╭─ Text

# Naive Bayes

Naive Bayes is very simple, yet powerful algorithm for classification. It is based on Bayes Theorem with an assumption of independence among predictors. It assumes that the presence of a feature in a class is unrelated to any other feature. 

## Bayes Theorem

Bayes theorem describes the probability of an event, based on prior knowledge of conditions that might be related to the event.

Given a Hypothesis (H) and evidence (E), Bayes' Theorem states that the relationship between the probability of the hypothesis before getting the evidence, P(H), and the probability of the hypothesis after getting the evidence, P(H|E), is:

\begin{equation}
P(H|E) = \frac{P(E|H)P(H)}{P(E)}
\end{equation}

P(H) is called the prior probability,

P(H|E) is called the posterior probability,

P(H|E)/P(E) is called the likelihood ratio.

### Example

In [1]:
import pandas as pd
data = pd.DataFrame({
    "Day": pd.Series(list(range(1,15)), index=list(range(1,15))),
    "Outlook": pd.Series(["Sunny", "Sunny", "Overcast", "Rain", "Rain", "Rain", "Overcast", "Sunny", "Sunny", "Rain", "Sunny", "Overcast", "Overcast", "Rain"], index=list(range(1,15))),
    "Humidity": pd.Series(["High"]*4 + ["Normal"]*3 + ["High"] + ["Normal"]*3 + ["High", "Normal", "High"], index=list(range(1,15))),
    "Wind": pd.Series(["Weak", "Strong"] + ["Weak"]*3 + ["Strong"]*2 + ["Weak"]*3 + ["Strong"]*2 + ["Weak", "Strong"], index=list(range(1,15))),
    "Play": pd.Series(["No"]*2 + ["Yes"]*3 + ["No", "Yes"]*2 + ["Yes"]*4 + ["No"], index=list(range(1,15)))
})
data

Unnamed: 0,Day,Outlook,Humidity,Wind,Play
1,1,Sunny,High,Weak,No
2,2,Sunny,High,Strong,No
3,3,Overcast,High,Weak,Yes
4,4,Rain,High,Weak,Yes
5,5,Rain,Normal,Weak,Yes
6,6,Rain,Normal,Strong,No
7,7,Overcast,Normal,Strong,Yes
8,8,Sunny,High,Weak,No
9,9,Sunny,Normal,Weak,Yes
10,10,Rain,Normal,Weak,Yes


Now we should create a frequency table using each attribute of the dataset.

In [2]:
freq_outlook = data[['Outlook']].groupby( 'Outlook').count()
freq_outlook['Yes'] = data[['Outlook', 'Play']][data['Play'] == 'Yes'].groupby( 'Outlook').count()

╰─
╭─ Records supplied

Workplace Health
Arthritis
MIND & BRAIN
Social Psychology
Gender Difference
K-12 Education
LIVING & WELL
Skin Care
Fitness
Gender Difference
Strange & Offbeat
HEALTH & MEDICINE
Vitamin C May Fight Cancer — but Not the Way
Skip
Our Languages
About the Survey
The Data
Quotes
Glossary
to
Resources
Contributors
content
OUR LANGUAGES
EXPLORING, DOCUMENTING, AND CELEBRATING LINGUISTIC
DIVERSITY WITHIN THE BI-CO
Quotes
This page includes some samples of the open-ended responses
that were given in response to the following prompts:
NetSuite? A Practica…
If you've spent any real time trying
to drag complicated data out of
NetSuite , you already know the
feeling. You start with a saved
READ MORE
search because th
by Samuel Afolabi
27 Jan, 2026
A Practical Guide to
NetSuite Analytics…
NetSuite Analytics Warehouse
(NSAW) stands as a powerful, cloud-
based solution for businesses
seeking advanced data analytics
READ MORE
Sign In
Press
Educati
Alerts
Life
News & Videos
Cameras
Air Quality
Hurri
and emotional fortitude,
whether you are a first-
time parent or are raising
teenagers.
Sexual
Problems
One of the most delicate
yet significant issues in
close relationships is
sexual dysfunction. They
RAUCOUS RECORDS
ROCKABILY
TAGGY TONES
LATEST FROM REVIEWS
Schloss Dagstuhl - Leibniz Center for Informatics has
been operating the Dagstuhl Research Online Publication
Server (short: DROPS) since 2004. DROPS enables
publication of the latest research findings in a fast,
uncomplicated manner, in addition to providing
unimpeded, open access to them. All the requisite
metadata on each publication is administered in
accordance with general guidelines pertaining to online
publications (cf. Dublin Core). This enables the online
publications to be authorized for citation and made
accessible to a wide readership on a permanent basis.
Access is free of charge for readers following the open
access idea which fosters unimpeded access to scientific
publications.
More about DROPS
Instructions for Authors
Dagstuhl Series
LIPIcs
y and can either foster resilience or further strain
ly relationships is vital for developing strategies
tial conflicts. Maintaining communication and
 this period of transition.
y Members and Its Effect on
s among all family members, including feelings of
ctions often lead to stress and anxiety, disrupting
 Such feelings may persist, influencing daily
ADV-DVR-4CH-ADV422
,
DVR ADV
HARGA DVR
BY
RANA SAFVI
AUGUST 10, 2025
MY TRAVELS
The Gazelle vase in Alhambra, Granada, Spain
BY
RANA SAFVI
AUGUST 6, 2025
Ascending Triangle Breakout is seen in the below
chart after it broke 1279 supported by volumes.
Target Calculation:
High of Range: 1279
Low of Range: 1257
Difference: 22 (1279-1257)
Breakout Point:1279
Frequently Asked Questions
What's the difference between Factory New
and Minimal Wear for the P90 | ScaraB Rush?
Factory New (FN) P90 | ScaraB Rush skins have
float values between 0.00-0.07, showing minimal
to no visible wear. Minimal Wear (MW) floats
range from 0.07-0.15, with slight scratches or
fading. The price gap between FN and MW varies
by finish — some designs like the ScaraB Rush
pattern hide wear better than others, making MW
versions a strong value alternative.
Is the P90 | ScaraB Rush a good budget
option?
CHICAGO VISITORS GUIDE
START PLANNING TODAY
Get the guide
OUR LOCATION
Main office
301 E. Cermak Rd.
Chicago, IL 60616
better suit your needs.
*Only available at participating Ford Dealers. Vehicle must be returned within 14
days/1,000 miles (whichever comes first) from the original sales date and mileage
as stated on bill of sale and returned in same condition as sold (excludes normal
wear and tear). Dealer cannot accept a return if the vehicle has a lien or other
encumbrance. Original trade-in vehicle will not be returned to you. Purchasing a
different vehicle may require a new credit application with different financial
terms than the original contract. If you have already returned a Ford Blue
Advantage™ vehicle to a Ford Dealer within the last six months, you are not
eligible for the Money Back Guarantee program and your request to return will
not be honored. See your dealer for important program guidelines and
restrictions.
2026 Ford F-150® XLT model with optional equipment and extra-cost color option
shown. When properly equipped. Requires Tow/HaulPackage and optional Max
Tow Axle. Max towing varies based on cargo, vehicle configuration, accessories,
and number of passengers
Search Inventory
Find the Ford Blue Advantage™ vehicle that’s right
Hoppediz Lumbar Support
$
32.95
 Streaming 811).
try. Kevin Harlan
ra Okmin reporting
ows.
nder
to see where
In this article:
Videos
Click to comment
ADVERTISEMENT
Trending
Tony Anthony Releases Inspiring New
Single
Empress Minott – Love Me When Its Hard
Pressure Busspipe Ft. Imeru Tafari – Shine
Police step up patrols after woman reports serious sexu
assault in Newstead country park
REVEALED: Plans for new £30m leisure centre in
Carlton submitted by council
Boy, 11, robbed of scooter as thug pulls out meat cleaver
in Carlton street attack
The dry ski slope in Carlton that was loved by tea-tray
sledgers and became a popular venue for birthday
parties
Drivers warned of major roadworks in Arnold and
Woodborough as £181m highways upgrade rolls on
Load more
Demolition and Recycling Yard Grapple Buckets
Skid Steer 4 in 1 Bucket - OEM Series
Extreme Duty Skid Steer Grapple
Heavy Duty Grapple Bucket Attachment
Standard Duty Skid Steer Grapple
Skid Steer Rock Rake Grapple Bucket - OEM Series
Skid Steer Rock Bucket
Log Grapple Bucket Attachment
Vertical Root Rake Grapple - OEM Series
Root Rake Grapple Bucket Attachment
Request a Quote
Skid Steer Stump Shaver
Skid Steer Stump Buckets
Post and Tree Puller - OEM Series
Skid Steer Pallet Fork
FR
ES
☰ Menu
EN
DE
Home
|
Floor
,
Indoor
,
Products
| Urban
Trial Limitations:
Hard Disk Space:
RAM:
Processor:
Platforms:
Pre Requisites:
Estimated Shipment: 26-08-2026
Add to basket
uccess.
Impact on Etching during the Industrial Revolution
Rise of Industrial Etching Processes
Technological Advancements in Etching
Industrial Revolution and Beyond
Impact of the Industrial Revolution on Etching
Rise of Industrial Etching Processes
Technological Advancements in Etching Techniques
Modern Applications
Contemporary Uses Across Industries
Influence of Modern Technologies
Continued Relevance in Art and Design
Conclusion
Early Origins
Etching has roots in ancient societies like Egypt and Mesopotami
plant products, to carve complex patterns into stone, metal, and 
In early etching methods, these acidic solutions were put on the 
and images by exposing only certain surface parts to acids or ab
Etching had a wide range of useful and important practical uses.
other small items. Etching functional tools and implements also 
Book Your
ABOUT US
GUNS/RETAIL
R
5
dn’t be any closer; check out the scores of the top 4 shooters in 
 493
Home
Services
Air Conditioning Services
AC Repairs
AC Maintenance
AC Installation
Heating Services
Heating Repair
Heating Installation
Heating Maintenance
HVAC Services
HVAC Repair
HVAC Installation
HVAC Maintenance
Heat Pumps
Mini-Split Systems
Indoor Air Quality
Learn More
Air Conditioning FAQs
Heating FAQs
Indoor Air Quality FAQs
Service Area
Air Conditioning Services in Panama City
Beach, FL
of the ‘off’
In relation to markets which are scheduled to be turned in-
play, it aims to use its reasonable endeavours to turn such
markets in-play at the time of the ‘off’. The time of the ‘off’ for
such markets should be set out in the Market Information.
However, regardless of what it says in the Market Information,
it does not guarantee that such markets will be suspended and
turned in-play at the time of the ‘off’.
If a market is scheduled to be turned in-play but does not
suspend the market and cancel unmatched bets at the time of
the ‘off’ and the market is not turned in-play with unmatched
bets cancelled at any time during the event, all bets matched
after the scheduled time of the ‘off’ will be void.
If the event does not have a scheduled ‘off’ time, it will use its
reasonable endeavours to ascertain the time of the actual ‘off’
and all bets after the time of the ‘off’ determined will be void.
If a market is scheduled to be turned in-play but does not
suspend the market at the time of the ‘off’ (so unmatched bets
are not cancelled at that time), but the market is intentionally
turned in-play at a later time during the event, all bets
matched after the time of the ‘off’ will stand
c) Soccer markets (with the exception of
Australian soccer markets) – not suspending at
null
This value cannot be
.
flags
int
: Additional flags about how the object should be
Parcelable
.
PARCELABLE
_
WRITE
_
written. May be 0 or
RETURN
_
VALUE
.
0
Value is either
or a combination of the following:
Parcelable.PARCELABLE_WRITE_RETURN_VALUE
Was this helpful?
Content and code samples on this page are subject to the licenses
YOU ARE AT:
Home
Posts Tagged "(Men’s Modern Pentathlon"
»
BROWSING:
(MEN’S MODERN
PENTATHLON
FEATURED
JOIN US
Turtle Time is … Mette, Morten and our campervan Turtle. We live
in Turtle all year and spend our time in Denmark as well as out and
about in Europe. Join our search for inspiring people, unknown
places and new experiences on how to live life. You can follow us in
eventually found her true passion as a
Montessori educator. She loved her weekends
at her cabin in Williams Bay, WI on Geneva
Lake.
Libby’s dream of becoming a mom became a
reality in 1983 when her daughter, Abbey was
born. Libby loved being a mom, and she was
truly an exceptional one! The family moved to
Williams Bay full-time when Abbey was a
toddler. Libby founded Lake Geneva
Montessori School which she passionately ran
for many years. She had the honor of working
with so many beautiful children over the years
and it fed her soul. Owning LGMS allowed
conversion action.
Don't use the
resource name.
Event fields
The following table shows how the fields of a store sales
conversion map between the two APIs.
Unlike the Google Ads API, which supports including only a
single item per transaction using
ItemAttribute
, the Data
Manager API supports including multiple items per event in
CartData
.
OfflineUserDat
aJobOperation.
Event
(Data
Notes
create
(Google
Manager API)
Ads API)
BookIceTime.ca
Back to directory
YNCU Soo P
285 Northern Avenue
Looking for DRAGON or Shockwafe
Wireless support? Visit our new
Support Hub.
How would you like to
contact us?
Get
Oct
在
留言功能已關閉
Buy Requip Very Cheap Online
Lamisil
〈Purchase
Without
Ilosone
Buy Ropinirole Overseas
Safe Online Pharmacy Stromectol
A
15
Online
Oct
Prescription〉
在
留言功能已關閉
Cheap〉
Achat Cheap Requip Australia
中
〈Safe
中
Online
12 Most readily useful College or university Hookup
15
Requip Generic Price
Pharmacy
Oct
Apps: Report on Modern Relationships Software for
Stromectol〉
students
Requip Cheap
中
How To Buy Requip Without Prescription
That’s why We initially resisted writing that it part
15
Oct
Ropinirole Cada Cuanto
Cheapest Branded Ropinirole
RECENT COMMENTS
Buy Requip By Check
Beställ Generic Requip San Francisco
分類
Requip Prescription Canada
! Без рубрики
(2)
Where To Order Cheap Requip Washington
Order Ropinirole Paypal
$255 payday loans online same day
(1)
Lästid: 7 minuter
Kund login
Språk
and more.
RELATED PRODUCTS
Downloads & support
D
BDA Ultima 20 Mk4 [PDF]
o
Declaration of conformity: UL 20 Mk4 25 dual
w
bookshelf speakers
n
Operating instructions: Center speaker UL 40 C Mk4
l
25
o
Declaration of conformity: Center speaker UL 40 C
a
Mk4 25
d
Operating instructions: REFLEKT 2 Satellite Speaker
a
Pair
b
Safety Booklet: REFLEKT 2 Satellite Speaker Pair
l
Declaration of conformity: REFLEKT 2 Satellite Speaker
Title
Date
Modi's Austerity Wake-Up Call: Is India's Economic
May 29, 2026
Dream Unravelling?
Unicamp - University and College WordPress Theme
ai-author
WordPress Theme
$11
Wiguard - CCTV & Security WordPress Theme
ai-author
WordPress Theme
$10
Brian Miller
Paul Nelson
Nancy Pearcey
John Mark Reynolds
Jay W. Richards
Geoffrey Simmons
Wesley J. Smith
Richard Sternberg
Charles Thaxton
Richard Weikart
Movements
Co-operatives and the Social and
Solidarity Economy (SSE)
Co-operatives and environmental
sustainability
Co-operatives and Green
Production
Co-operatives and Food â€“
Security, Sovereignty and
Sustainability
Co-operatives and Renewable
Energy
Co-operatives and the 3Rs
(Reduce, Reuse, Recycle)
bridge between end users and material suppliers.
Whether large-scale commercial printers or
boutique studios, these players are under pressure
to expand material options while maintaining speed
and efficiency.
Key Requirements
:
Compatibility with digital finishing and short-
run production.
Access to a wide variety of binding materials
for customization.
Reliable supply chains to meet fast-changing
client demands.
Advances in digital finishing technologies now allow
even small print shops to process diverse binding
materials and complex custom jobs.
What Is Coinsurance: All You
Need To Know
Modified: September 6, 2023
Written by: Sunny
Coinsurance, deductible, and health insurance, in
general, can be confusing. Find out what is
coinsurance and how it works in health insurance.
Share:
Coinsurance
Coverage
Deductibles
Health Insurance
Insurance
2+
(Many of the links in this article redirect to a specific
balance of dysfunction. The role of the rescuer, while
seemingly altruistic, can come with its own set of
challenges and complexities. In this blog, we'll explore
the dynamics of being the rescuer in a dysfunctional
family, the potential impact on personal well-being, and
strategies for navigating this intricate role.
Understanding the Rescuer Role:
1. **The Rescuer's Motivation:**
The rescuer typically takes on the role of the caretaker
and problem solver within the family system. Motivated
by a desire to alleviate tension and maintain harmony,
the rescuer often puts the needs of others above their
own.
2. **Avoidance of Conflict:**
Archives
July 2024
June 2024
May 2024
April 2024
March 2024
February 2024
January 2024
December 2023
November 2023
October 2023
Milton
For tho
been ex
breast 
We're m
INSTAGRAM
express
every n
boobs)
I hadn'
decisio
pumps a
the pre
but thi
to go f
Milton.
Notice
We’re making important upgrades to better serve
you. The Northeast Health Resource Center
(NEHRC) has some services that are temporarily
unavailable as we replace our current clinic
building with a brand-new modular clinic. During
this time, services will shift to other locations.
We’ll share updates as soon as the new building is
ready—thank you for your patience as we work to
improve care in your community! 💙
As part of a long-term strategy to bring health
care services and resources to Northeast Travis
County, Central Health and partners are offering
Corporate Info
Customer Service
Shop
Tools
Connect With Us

╰─

- Set of tasks
• A. Answer these about the Naive Bayes notes:
(i) Besides Bayes Theorem, what assumption is the algorithm based on?
(ii) What is P(H) called?
(iii) In the data table, what is the Outlook value for Day 3?
• B. Go on with the Naive Bayes notes from the point where they end.
The listing plays no part in this.

- Solved problems
• A.
(i) Independence among predictors.
(ii) The prior probability.
(iii) Overcast.

• B.
freq_outlook['No'] = data[['Outlook', 'Play']][data['Play'] == 'No'].groupby( 'Outlook').count()
freq_outlook = freq_outlook.fillna(0)
freq_outlook

Unnamed: 0_level_0,Yes,No
Outlook,Unnamed: 1_level_1,Unnamed: 2_level_1
Overcast,4,0.0
Rain,3,2.0
Sunny,2,3.0


In [3]:
freq_humidity = data[['Humidity']].groupby('Humidity').count()
freq_humidity['Yes'] = data[['Humidity', 'Play']][data['Play'] == 'Yes'].groupby( 'Humidity').count()
freq_humidity['No'] = data[['Humidity', 'Play']][data['Play'] == 'No'].groupby( 'Humidity').count()
freq_humidity = freq_humidity.fillna(0)
freq_humidity

Unnamed: 0_level_0,Yes,No
Humidity,Unnamed: 1_level_1,Unnamed: 2_level_1
High,3,4
Normal,6,1


In [4]:
freq_wind = data[['Wind']].groupby('Wind').count()
freq_wind['Yes'] = data[['Wind', 'Play']][data['Play'] == 'Yes'].groupby('Wind').count()
freq_wind['No'] = data[['Wind', 'Play']][data['Play'] == 'No'].groupby('Wind').count()
freq_wind = freq_wind.fillna(0)
freq_wind

Unnamed: 0_level_0,Yes,No
Wind,Unnamed: 1_level_1,Unnamed: 2_level_1
Strong,3,3
Weak,6,2


Now for each frequency table we will generate a likelihood table.

In [5]:
likelihood_outlook = freq_outlook.copy()
yes_sum = likelihood_outlook[['Yes']].sum()['Yes']
no_sum = likelihood_outlook[['No']].sum()['No']
total = yes_sum + no_sum

likelihood_outlook['Yes'] = freq_outlook['Yes'].apply(lambda x: x / yes_sum)
likelihood_outlook['No'] = freq_outlook['No'].apply(lambda x: x / no_sum)
likelihood_outlook['P(x)'] = (freq_outlook['Yes'] + freq_outlook['No'])
likelihood_outlook['P(x)'] = likelihood_outlook['P(x)'].apply(lambda x: x / total)
likelihood_outlook

Unnamed: 0_level_0,Yes,No,P(x)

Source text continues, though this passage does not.